The People’s Front of India may have claimed it was for the upliftment of Dalits, backward classes and Muslims, in reality the organization was only for Muslims with a heavy dose of fundamentalism Islamic.

On February 14, 1998, the Coimbatore suicide bombings were carried out against a public meeting of then Deputy Prime Minister and BJP leader LK Advani. The serial bombings were planned and executed by Al-Ummah which was led by SA Basha, a timber merchant from Coimbatore who turned into an Islamic fundamentalist. He was also involved in the attack on BJP leader Jana Krishnamoorthy and Hindu leader Munnani Ramgopal. They were brutally assaulted but survived.

Long before the Coimbatore explosions, the Tamil Nadu RSS headquarters in Chennai was bombed in which 11 people lost their lives and seven were seriously injured. It was SA Basha who was again the main culprit in this attack.

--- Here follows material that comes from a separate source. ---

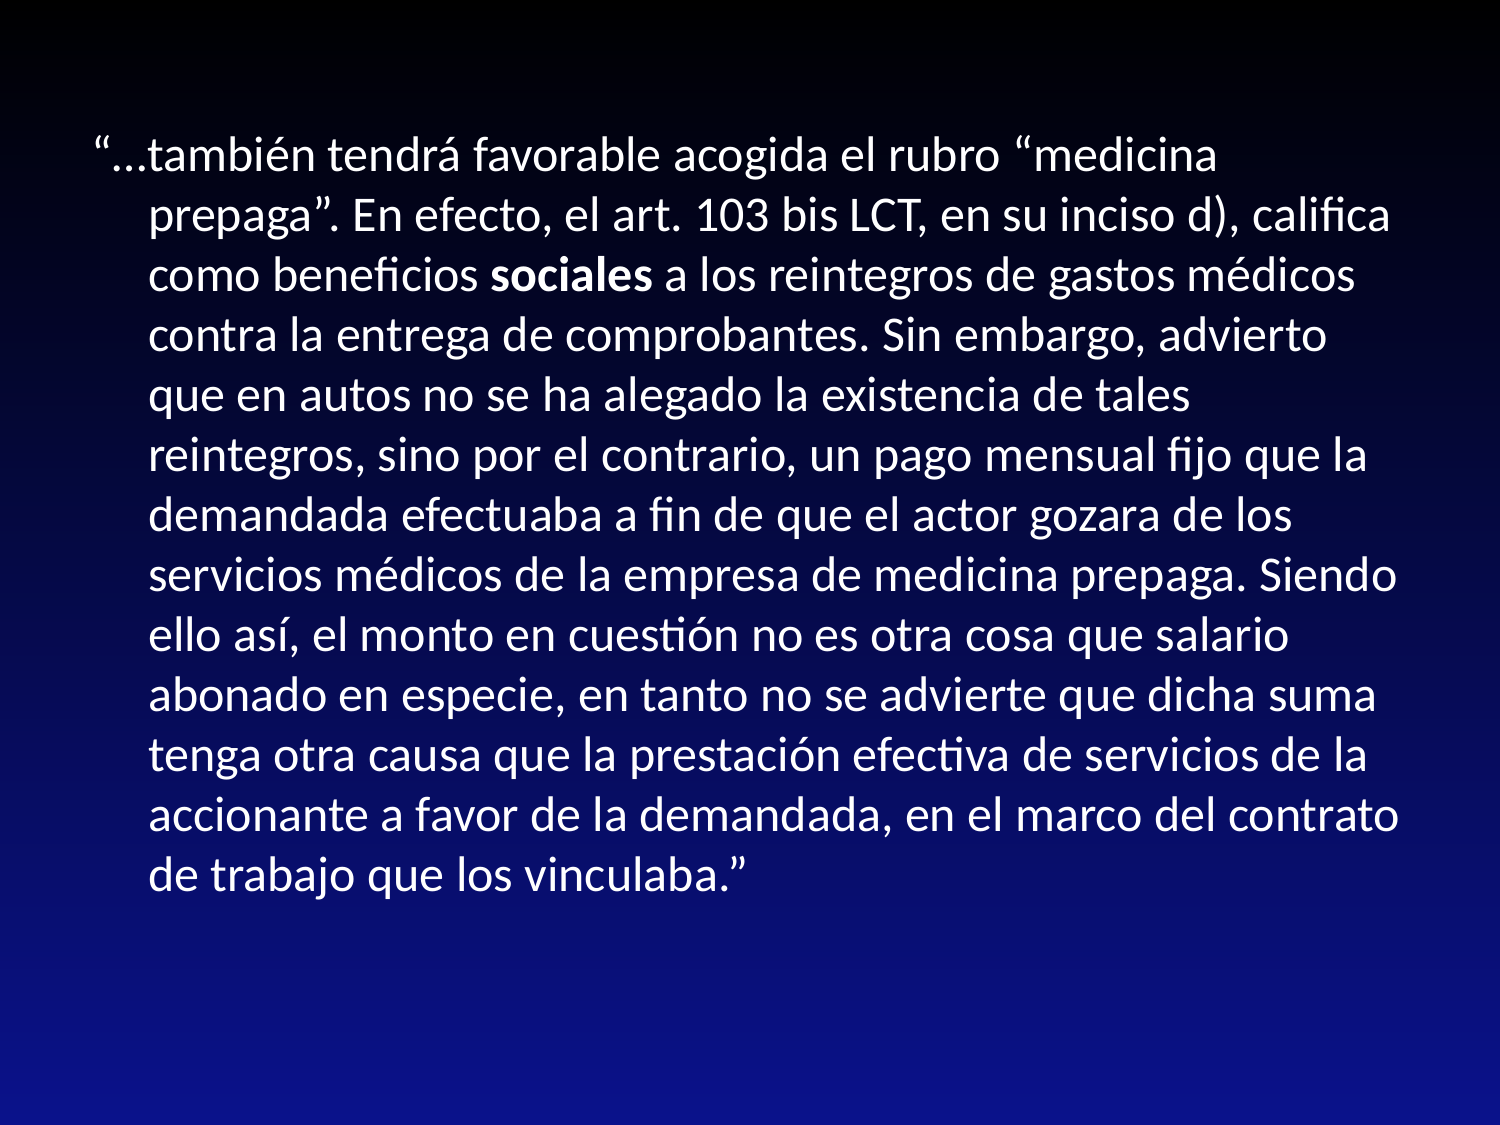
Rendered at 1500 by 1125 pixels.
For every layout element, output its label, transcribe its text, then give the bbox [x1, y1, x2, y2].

list “…también tendrá favorable acogida el rubro “medicina prepaga”. En efecto, el art. 103 bis LCT, en su inciso d), califica como beneficios sociales a los reintegros de gastos médicos contra la entrega de comprobantes. Sin embargo, advierto que en autos no se ha alegado la existencia de tales reintegros, sino por el contrario, un pago mensual fijo que la demandada efectuaba a fin de que el actor gozara de los servicios médicos de la empresa de medicina prepaga. Siendo ello así, el monto en cuestión no es otra cosa que salario abonado en especie, en tanto no se advierte que dicha suma tenga otra causa que la prestación efectiva de servicios de la accionante a favor de la demandada, en el marco del contrato de trabajo que los vinculaba.” [76, 113, 1428, 1017]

These are the two major issues on which the Indian Popular Front could bet in Tamil Nadu while the state was in polarized mode between Hindus and Muslims. The People’s Front of India has taken the next step with several RSS and Munnani Hindu militants killed and seriously injured in these brutal attacks.

Ramalingam, a native of Thanjavur district in Tamil Nadu, was killed on February 5, 2019, allegedly by Indian Popular Front and Indian Social Democratic Party activists.

The NIA in their indictment said the reason for the murder was that he was involved in their religious propagation activities. The PFI was to terrorize people against interference in the work of the organization and thus murder, he added.

On July 18, 2014, KPS Suresh Kumar, a Hindu Munnani leader who was the chairman of Tiruvallur district, was axed to death by Popular Front militants.

Chartered Accountant Ramesh, who was the BJP’s General Secretary of State, was brutally killed by Popular Front militants on July 19, 2013, by banging his head against the wall and breaking his arms and legs, then slit his throat.

Police found 23 cuts and a mutilated head.

According to a senior Tamil Nadu police officer, around 130 Hindu militants have been killed by Islamist fundamentalist groups in Tamil Nadu over the years, with the Popular Front being the main culprit in all recent killings.

It may be noted that the Manitha Neethi Pasarai or Human Justice Forum which had merged with the People’s Front of India when it was formed with the National Development Front (NDF) of Kerala and the Karnataka Dignity Forum (KDF) of Karnataka was involved in several attacks. and murders in Tamil Nadu.

V. Ratnasabapathy, Deputy Commissioner of the Tamil Nadu Police Intelligence Department, reported in August 2006 that Manitha Neethi Pasarai had links to terrorism.

Five youths belonging to the outfit were arrested a month before with explosives and IED weapons and during interrogation they revealed the plot to blow up Coimbatore General Hospital, Collectorate, and even the District Superintendent from the Coimbatore Police Department.

The MNP then leaked information that out of the five, two were neo-converts at their centre, Arivagam in Muthuthevanpatti near Theni.

In 2020, Tamil Nadu police arrested 35 youths from Periyapattanam near Coimbatore for spreading hatred and religious extremism among young Muslims in radicalization camps. The police said they were members of the Indian Popular Front.

R. Umesh Das, a professor of social sciences at a government college in Trichy and a researcher on Islamic fundamentalism, told IANS: “The banning of the PFI will result in the seizure of its assets and the freezing of its accounts. However, the ideology cannot be crushed, but the ban, if effectively implemented, can crush the organization. They must not be allowed to band together and advance ideology. The police can now crack down on all their sources, both funding and ideology.